Re: [RFC/PATCH] svnadmin: recover/hotcopy erroring out for old FSFS repositories

Posted by Stefan Fuhrmann <st...@wandisco.com>.

On Sun, Apr 6, 2014 at 5:36 PM, Ivan Zhakov <iv...@visualsvn.com> wrote:

> On 6 April 2014 18:31, Stefan Fuhrmann <st...@wandisco.com>
> wrote:
> > On Wed, Apr 2, 2014 at 12:13 PM, Ivan Zhakov <iv...@visualsvn.com> wrote:
> >>
> >> On 31 January 2014 14:57, Ivan Zhakov <iv...@visualsvn.com> wrote:
> >> > On 31 January 2014 05:50, Evgeny Kotkov <ev...@visualsvn.com>
> >> > wrote:
> >> >>> This only affects non-sharded repositories with rev-local IDs,
> >> >>> i.e. those in SVN 1.4 format. For those, it is writing 3 files
> >> >>> instead of 2 per rev now.
> >> >>
> >> >> I assume you are talking about r1560723 [1].  If I read the code
> >> >> correctly...
> >> >> [[[
> >> >>       if (   (!max_files_per_dir || rev % max_files_per_dir == 0)
> >> >>           && dst_ffd->format >= SVN_FS_FS__MIN_NO_GLOBAL_IDS_FORMAT)
> >> >>         SVN_ERR(hotcopy_update_current(&dst_youngest, dst_fs, rev,
> >> >> iterpool));
> >> >> ]]]
> >> >>
> >> >> ...hotcopy now checkpoints after every revision for all non-sharded
> >> >> repositories
> >> >> with FSFS format >= 3.  So, checkpointing happens for all FSFS format
> >> >> 1/2
> >> >> repositories upgraded via 'svnadmin upgrade' (with linear layout),
> that
> >> >> were
> >> >> not fsfs-reshard'ed or dump/loaded into a repository with newer
> format.
> >> >>
> >> >> I am not aware of how many people reshard or dump/load their old
> >> >> repositories
> >> >> after upgrade, but I did a quick benchmark for a real-world
> repository
> >> >> and on my
> >> >> machine it shows 7x performance degradation with checkpointing
> enabled.
> >> >> Is it
> >> >> worth the ability to re-run the backup from a checkpoint upon
> >> >> cancellation?
> >> >>
> >> >> [[[
> >> >>   # svnrdump http://googletest.googlecode.com/svn/trunk/
> >> >>   # load the dump into a --compatible-version=1.3 repository
> >> >>   # upgrade the repository with the most recent svnadmin
> >> >>
> >> >>   # disable checkpointing, benchmark making 100 hotcopy backups:
> >> >>   real 0m18.741s
> >> >>   user 0m2.552s
> >> >>   sys 0m13.432s
> >> >>
> >> >>   # now enable checkpointing and repeat the benchmark:
> >> >>   real 2m5.793s
> >> >>   user 0m0.836s
> >> >>   sys 0m34.840s
> >> >> ]]]
> >> >>
> >> >> [1] http://svn.apache.org/viewvc?view=revision&revision=r1560723
> >> >>
> >> > That's what I suspected.

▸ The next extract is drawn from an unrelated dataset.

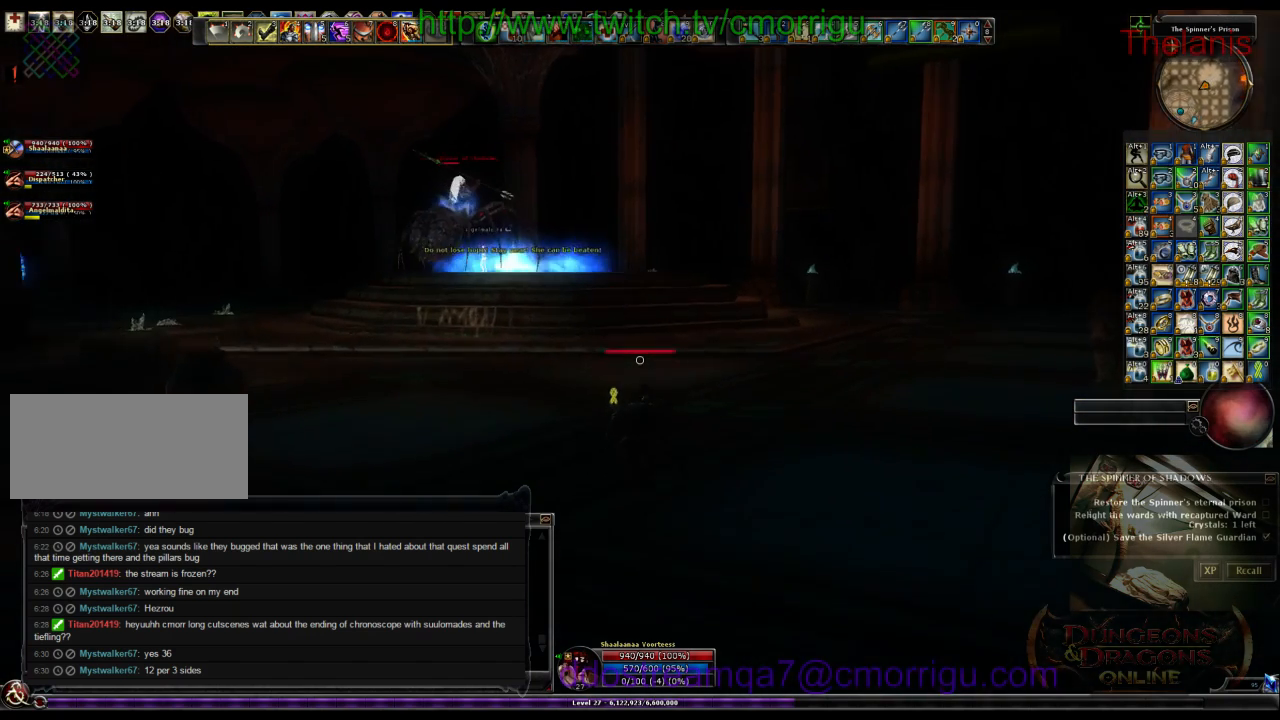
{"keys": ["w"], "events": []}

In this case I think r1560723 should not be
> >> > backported to 1.8.x for the following reasons:
> >> > 1. Significant performance degradation for 'svnadmin hotcopy' with
> >> > '--incremental' flag.
> >> > 2. The change doesn't fix original circular dependency problem in FSFS
> >> > 3. 'svnadmin recover' writes fake value to CURRENT file which very bad
> >> > practice IMHO and could lead undefined consequences.
> >> >
> >> Hi Stefan,
> >>
> >> Is this problem fixed or it's better to revert r1560723 for reasons I
> >> stated above?
> >
> >
> > Hi Ivan,
> >
> > Evgeny applied his patch a month ago as r1573744.
> >
> Hi Stefan,
>
> Yes, I know. But svnadmin hotcopy performance regression was not fixed
> as far I know.
>

Oh - sorry!
When I read your post, I didn't expand the quote.

I don't have string feelings either way. As it makes
laggards happy, I'm fine with the revert.

Reverted in r1585516.

-- Stefan^2.

Re: [RFC/PATCH] svnadmin: recover/hotcopy erroring out for old FSFS repositories

Posted by Ivan Zhakov <iv...@visualsvn.com>.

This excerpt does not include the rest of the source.